News / Opinion / Columns

Ambrose: Good intentions lead to crisis at the border

By Jay Ambrose
Published: March 30, 2021, 6:01am

When he was running for president in 2016, Donald Trump said he was going to build a 1,000-mile concrete wall, maybe 30 feet high, on the southern border, and that Mexico would pay for it. The idea, meant to halt gobs of illegal immigration, was outlandish, empty-headed and abandoned.

Instead, Trump admired his success in almost completing 450 miles of a wall that wasn’t much of a wall and 200 miles shorter in length than a wall finished in the Obama years.

The wall’s potency is doubted, but Trump did in fact fix things to the point that it took the election of President Joe Biden to institute a fresh, inhumane, dangerous border crisis.

To start with, Biden made a move not as foolish as Trump’s dream of a wall, but close. He called for a bill legalizing America’s 11 million (maybe 22 million) illegal immigrants and offering them a path to citizenship. Despite complicating details, this is an invitation for excruciating numbers to come running, and that’s not just me talking, but a student of the subject at the Heritage Foundation.

Biden also tried to put a 100-day stop on Immigration and Customs Enforcement agents initiating the deportation of criminally involved illegal immigrants. A federal judge, caring about law and public safety, said no, and so the Biden team toned it down a bit, saying ICE could act in cases of murder, rape and recent crossings, but not much else.

Significantly, Biden ended Trump’s deal to keep those claiming to be refugees on the Mexican side of the border until judges were available. What he did as an alternative was restart catch and release, a policy setting thousands free with no judicial ruling. That meant they could maybe disappear for good after first invading small Texas cities in no way prepared to deal with them.
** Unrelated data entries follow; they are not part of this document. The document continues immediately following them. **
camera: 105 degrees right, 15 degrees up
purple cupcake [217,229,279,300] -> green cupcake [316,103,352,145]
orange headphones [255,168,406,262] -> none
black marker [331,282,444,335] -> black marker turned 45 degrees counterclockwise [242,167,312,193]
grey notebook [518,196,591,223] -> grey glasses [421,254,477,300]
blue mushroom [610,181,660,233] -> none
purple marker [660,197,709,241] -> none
Put it all together with other goofs and guess what you get? Just this: a migrant surge that could be a 20-year high with 100,000 last month pouring in, many of them children coming by themselves.
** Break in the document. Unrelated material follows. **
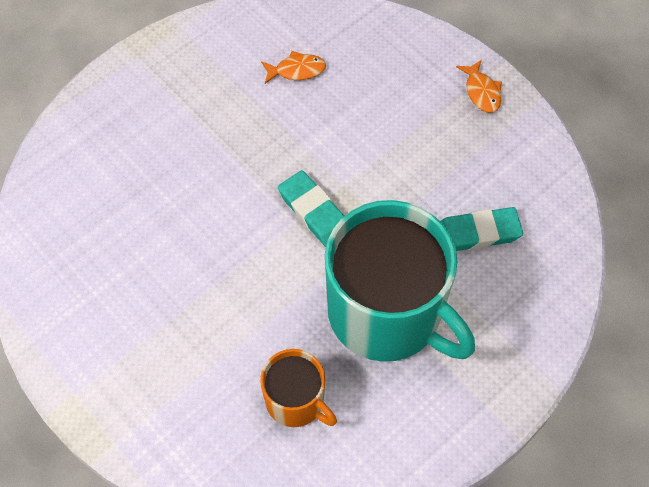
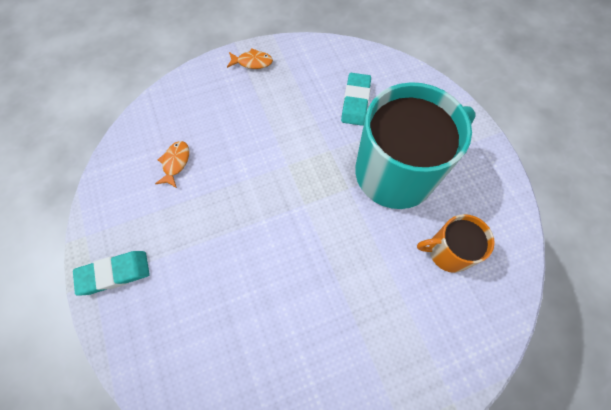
camera: 70 degrees left, 5 degrees up
orange mug [260,349,337,427] -> orange mug turned 150 degrees counterclockwise [417,214,495,273]
turquoise eraser [278,170,344,247] -> turquoise eraser moved to [73,251,150,296]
These young ones, some wearing Joe Biden T-shirts, are being placed in detention centers in which, for a period, no reporters were allowed, and surely no photos.

It’s known that resources to take care of them are insufficient, and a recent Associated Press report said 10 percent of immigrant children in a West Texas camp were infected with COVID-19. Border guards have had to quit guarding the border to lend a hand and themselves risk infection.

To get to the border, these victims of supposed compassion mainly trek through the desert, women and girls often raped along the way.

For phenomenal prices, gangsters often serve as guides, some of them toting drugs that will kill vast numbers of Americans and some of them human traffickers.

It’s often assumed that people worried about undocumented immigrants are against immigration generally. I am for legal immigration, though with more emphasis on skills our country badly needs and less on relatives.

We should also take refugees judicially validated in their home countries; no one crosses the border without a passport.

I am for citizenship possibilities for hard-working, long-term illegal immigrants once our borders are adequately protected and we’ve put an end to those illegally overstaying their visas.

Trump, by the way, never got Mexico to pay for any wall, but he did get them to invest large sums of money in meticulously guarding their own southern border to prevent marches northward along with harboring refugees.

We need the same kind of cooperation from progressives. They must understand the danger of opening the gates to everyone who wants to come here – some 750 million people according to Gallup polls – and get it that good intentions should be accompanied by realism.